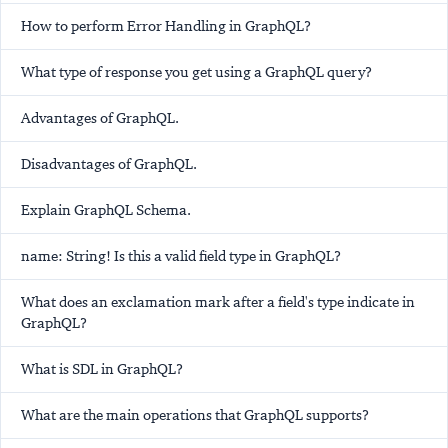
How to perform Error Handling in GraphQL?
What type of response you get using a GraphQL query?
Advantages of GraphQL.
Disadvantages of GraphQL.
Explain GraphQL Schema.
name: String! Is this a valid field type in GraphQL?
What does an exclamation mark after a field's type indicate in
GraphQL?
What is SDL in GraphQL?
What are the main operations that GraphQL supports?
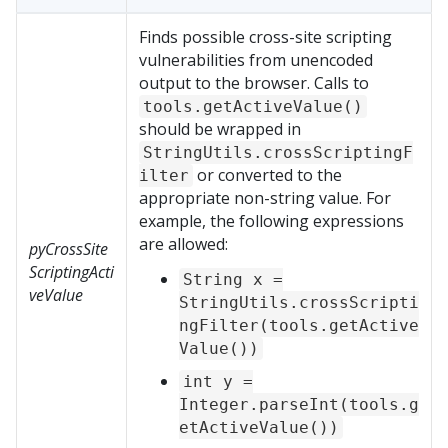
Finds possible cross-site scripting
vulnerabilities from unencoded
output to the browser. Calls to
tools.getActiveValue()
should be wrapped in
StringUtils.crossScriptingF
or converted to the
ilter
appropriate non-string value. For
example, the following expressions
are allowed:
pyCrossSite
ScriptingActi
String x =
veValue
StringUtils.crossScripti
ngFilter(tools.getActive
Value())
int y =
Integer.parseInt(tools.g
etActiveValue())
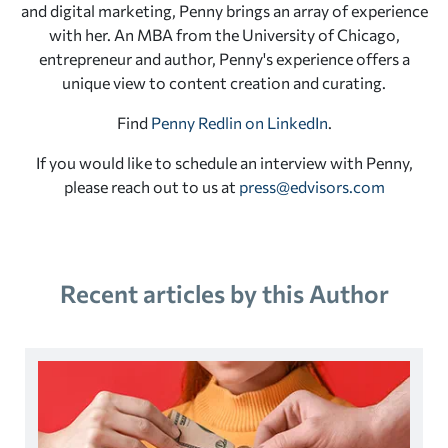
and digital marketing, Penny brings an array of experience
with her. An MBA from the University of Chicago,
entrepreneur and author, Penny's experience offers a
unique view to content creation and curating.
Find
Penny Redlin on LinkedIn
.
If you would like to schedule an interview with Penny,
please reach out to us at
press@edvisors.com
Recent articles by this Author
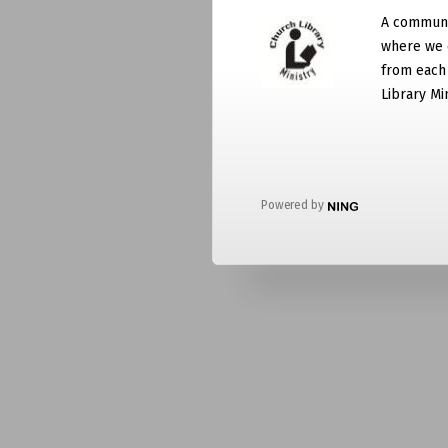
A communit
where we 
from each
Library Mi
Powered by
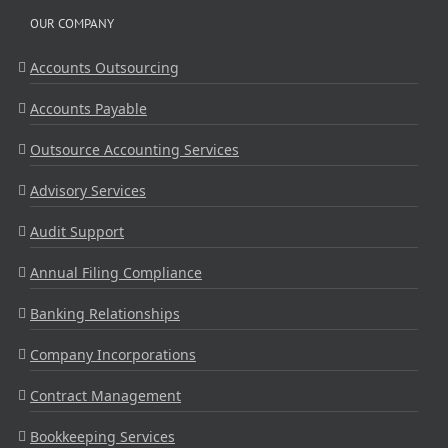
OUR COMPANY
Accounts Outsourcing
Accounts Payable
Outsource Accounting Services
Advisory Services
Audit Support
Annual Filing Compliance
Banking Relationships
Company Incorporations
Contract Management
Bookkeeping Services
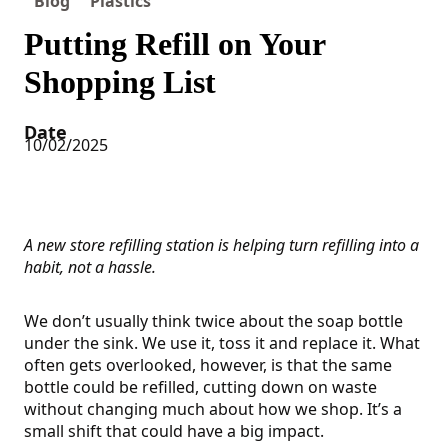
Blog
Plastics
Putting Refill on Your
Shopping List
Date
10/02/2025
A new store refilling station is helping turn refilling into a
habit, not a hassle.
We don’t usually think twice about the soap bottle
under the sink. We use it, toss it and replace it. What
often gets overlooked, however, is that the same
bottle could be refilled, cutting down on waste
without changing much about how we shop. It’s a
small shift that could have a big impact.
-*-*-
● **Task instructions**: From the material above, pull out every line that contains the word "Penny", matching its capitalization exactly.

● **Worked solution**:
and digital marketing, Penny brings an array of experience
entrepreneur and author, Penny's experience offers a
Penny Redlin on LinkedIn
If you would like to schedule an interview with Penny,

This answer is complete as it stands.